Relokasi PKL Kramat Jati: Harapan Tinggal di Tengah Lesunya Daya Beli
Pasar Induk Kramat Jati, Jakarta Timur, mengalami dinamika baru pasca-relokasi pedagang kaki lima (PKL). Penataan yang bertujuan memberikan lingkungan berjualan yang lebih tertib dan nyaman, justru memunculkan tantangan baru bagi para pedagang.
Para PKL kini menempati lapak-lapak yang telah disediakan oleh Perumda Pasar Jaya. Lokasi baru ini menawarkan sejumlah keunggulan signifikan dibandingkan sebelumnya. Tidak ada lagi pungutan liar yang membebani, dan para pedagang tidak perlu khawatir akan kehujanan saat berjualan. Keamanan pun ditingkatkan dengan koordinasi antara pihak pasar, aparat kelurahan, kecamatan, Koramil, dan kepolisian untuk mencegah gangguan dari organisasi masyarakat (ormas) yang sebelumnya kerap menguasai wilayah pasar.

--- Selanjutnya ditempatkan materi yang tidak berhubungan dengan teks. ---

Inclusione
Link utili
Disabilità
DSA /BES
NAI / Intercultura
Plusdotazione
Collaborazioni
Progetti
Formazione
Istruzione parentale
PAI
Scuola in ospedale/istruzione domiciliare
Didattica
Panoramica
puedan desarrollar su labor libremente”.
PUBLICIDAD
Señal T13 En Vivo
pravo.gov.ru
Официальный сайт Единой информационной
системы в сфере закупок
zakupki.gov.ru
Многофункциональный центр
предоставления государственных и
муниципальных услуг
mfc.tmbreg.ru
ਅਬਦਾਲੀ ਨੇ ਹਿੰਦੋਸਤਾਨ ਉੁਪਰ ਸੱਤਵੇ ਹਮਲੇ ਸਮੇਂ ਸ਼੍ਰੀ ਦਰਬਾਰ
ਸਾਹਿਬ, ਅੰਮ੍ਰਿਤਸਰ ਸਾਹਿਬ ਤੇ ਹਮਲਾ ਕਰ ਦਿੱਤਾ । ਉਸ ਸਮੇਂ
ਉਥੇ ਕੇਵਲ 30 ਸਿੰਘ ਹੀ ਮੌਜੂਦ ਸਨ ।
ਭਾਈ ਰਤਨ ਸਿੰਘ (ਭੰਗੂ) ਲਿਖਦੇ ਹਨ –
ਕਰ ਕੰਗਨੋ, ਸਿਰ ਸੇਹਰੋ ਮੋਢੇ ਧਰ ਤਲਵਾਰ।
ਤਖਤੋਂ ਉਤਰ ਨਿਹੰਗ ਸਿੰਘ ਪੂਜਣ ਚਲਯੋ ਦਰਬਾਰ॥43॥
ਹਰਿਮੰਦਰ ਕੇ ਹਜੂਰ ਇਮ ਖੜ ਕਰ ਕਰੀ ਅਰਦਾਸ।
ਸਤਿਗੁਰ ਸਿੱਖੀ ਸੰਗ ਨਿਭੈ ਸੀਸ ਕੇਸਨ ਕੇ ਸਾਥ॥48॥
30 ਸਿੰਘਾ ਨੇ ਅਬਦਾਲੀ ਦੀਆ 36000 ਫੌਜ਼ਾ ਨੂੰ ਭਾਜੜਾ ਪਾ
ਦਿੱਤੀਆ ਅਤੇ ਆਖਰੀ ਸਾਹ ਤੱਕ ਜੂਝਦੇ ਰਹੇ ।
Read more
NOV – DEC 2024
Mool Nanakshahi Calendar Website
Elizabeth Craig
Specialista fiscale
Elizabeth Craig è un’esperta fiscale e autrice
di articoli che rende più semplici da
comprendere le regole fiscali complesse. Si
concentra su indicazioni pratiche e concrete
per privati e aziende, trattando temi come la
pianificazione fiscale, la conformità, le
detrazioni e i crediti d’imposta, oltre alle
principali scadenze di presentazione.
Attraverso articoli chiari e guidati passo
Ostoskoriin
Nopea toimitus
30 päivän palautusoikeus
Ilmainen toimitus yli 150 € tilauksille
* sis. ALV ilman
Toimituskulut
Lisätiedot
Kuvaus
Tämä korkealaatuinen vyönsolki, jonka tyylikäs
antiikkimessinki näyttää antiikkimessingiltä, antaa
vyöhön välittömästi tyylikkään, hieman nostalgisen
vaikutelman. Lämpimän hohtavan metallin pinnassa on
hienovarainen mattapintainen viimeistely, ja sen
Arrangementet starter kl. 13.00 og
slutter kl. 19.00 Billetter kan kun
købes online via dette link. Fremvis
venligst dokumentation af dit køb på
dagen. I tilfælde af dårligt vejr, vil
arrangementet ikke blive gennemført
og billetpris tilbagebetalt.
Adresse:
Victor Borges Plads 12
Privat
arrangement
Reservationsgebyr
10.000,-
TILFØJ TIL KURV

Namun, kenyamanan dan keamanan ini datang dengan konsekuensi. Sejumlah pedagang mengeluhkan penurunan drastis omzet penjualan. Dayat, seorang pedagang ayam goreng, mengungkapkan bahwa meski lapaknya kini aman dan tidak bocor saat hujan, jumlah pembeli jauh berkurang. Ia juga menyinggung biaya sewa lapak yang harus dibayarkan setiap bulan, yang menjadi beban tersendiri di tengah sepinya pembeli. Dayat berharap pengelola pasar dapat memberikan keringanan biaya sewa, terutama bagi para PKL yang baru memulai usaha di lokasi baru.
Senada dengan Dayat, Ruti, seorang penjual nasi, bahkan terpaksa gulung tikar dan kembali ke kampung halaman karena tidak mampu menanggung biaya sewa lapak. Ia kini berjualan nasi uduk dari rumah kontrakannya, tak jauh dari pasar. Kisah Ruti ini mencerminkan realitas pahit yang dihadapi sebagian PKL pasca-relokasi.
Sebelumnya, para PKL ini menjajakan dagangan di area-area terlarang di sekitar Pasar Induk Kramat Jati, seringkali dengan 'perlindungan' dari ormas tertentu. Penataan ini bertujuan untuk menciptakan ketertiban dan kenyamanan bagi semua pihak, termasuk pengunjung dan pedagang di dalam pasar. Perumda Pasar Jaya telah menyiapkan tiga lokasi penampungan resmi bagi para PKL.
Relokasi ini menjadi ironi tersendiri. Di satu sisi, para pedagang mendapatkan tempat yang lebih layak dan terbebas dari praktik pungutan liar. Di sisi lain, mereka harus berjuang lebih keras untuk menarik pembeli dan mempertahankan kelangsungan usaha. Penataan PKL di Pasar Induk Kramat Jati ini menjadi studi kasus menarik tentang bagaimana sebuah kebijakan yang bertujuan baik dapat menimbulkan dampak yang kompleks dan beragam bagi para pelaku ekonomi kecil.